Hardware security is the deepest layer of cybersecurity. Software exploits get patched in days; hardware vulnerabilities require new chips and live in the field for a decade. Spectre will haunt CPUs designed for the next decade. Rowhammer will fight DRAM vendors for the next ten generations. The Mifare Classic crack is fifteen years old and transit systems are still migrating off it.
It is also profoundly fun. You get to use oscilloscopes, lasers, fume hoods, microscopes, soldering irons, SDRs, signal generators, and a homemade probe to crack open chips. It blends EE, CS, math, and craft. The community is small, generous, and unusually rigorous.

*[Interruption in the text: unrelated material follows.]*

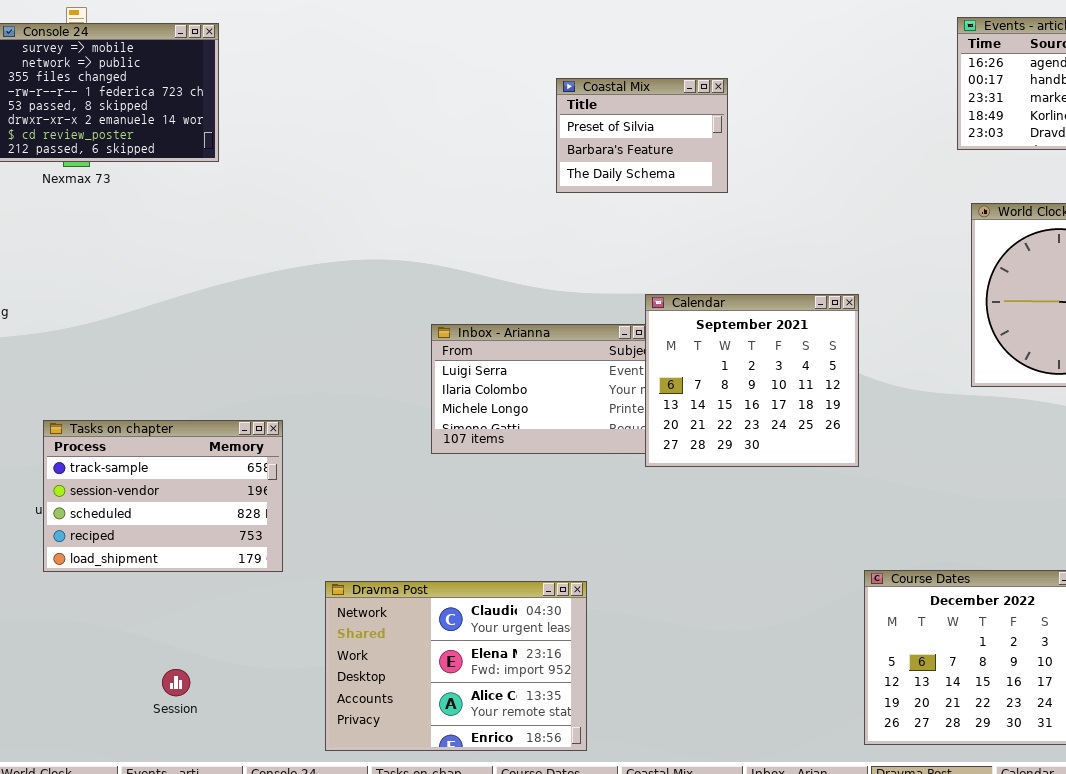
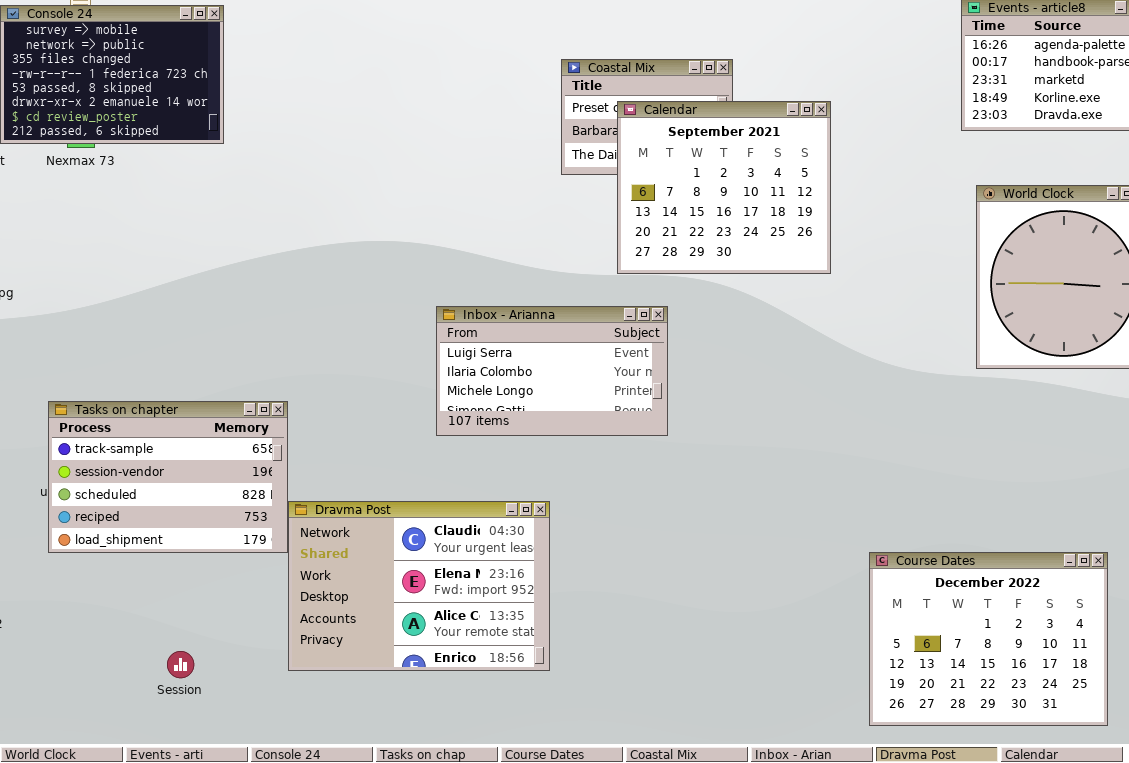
Calendar: [645,294,859,467] -> [617,101,831,274], moved
Dravma Post: [325,581,587,751] -> [288,501,550,671], moved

If you have worked through every chapter of this curriculum, the foundation is in your hands. The transistor that switches in Chapter 1 is the gate that leaks in this chapter. The cross-correlation of Chapter 3 is the DPA statistic of section 1.4. The flip-flop of Chapter 4 is the glitch target of section 2.1. The SRAM cell of Chapter 11 is the PUF source of section 5.4. The Spectre exploit of section 1.11 lives in the cache hierarchy of Chapter 14. The Ghidra reverse of section 3.5 disassembles the bootloader of Chapter 21. The oscilloscope of Chapter 22 captures the trace of section 1.5. You spent twenty-three chapters earning the right to read this one. Now go break something, ethically, with permission, in pursuit of knowledge.
The chip is unwillingly broadcasting. Listen.